Overall, the NRTI and NNRTI transmitted and acquired mutation patterns that were identified were consistent with previous reports in similar settings [19, 24, 25]. The most frequent NRTI mutation (M184V) and NNRTI mutations (K103N) described in this study are known to be common in cases of treatment failure [22]. The presence of transmitted resistance mutations has important implications for clinical management of HIV patients [26, 27]. In addition, an immunological criterion alone has limitations to detect virological failures as shown in this study. These raise concerns about the routine use of the first-line regimens without access to viral load determination in Ethiopia.
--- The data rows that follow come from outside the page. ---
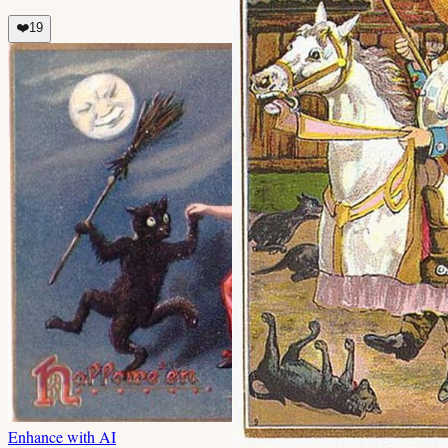
❤️
19
Enhance with AI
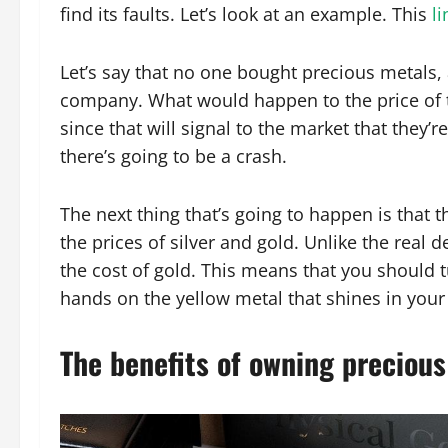
find its faults. Let’s look at an example. This
li
Let’s say that no one bought precious metals,
company. What would happen to the price of 
since that will signal to the market that they
there’s going to be a crash.
The next thing that’s going to happen is that 
the prices of silver and gold. Unlike the real
the cost of gold. This means that you should 
hands on the yellow metal that shines in your
The benefits of owning preciou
Interestingly, one of the three patients exhibiting slow virological response had high level resistance to all the three drugs, although the VL was below 1000 copies/mL at 6 months. This may be due to the K65R mutation that can impair replicative fitness of the virus [28]. However, one of the virological failure also carried K65R; and the difference in virological outcome of these patients could be due to modulation of fitness cost by mutational interactions [29]. It is also interesting to note that many of the failing patients (70%) had VL >5000 copies/mL at 3 months in contrast to those with successful viral suppression, which highlights the potential of this criterion to identify virological failure and HIVDR earlier.

Conclusions

In summary, we report virological success and resistance rates and pattern of HIVDR mutations among Ethiopian patients initiating first-line ART. After eight years of large-scale ART introduction, this survey demonstrated a low rate of virological failure. However, major mutations including K103N and M184V were identified, indicating that access to virological monitoring is of paramount importance to prevent inappropriate drug switches and preserve efficacy of ART in resource constrained countries. Moreover, the findings underscore the need for rapid and inexpensive tests to identify the most common drug resistant mutations.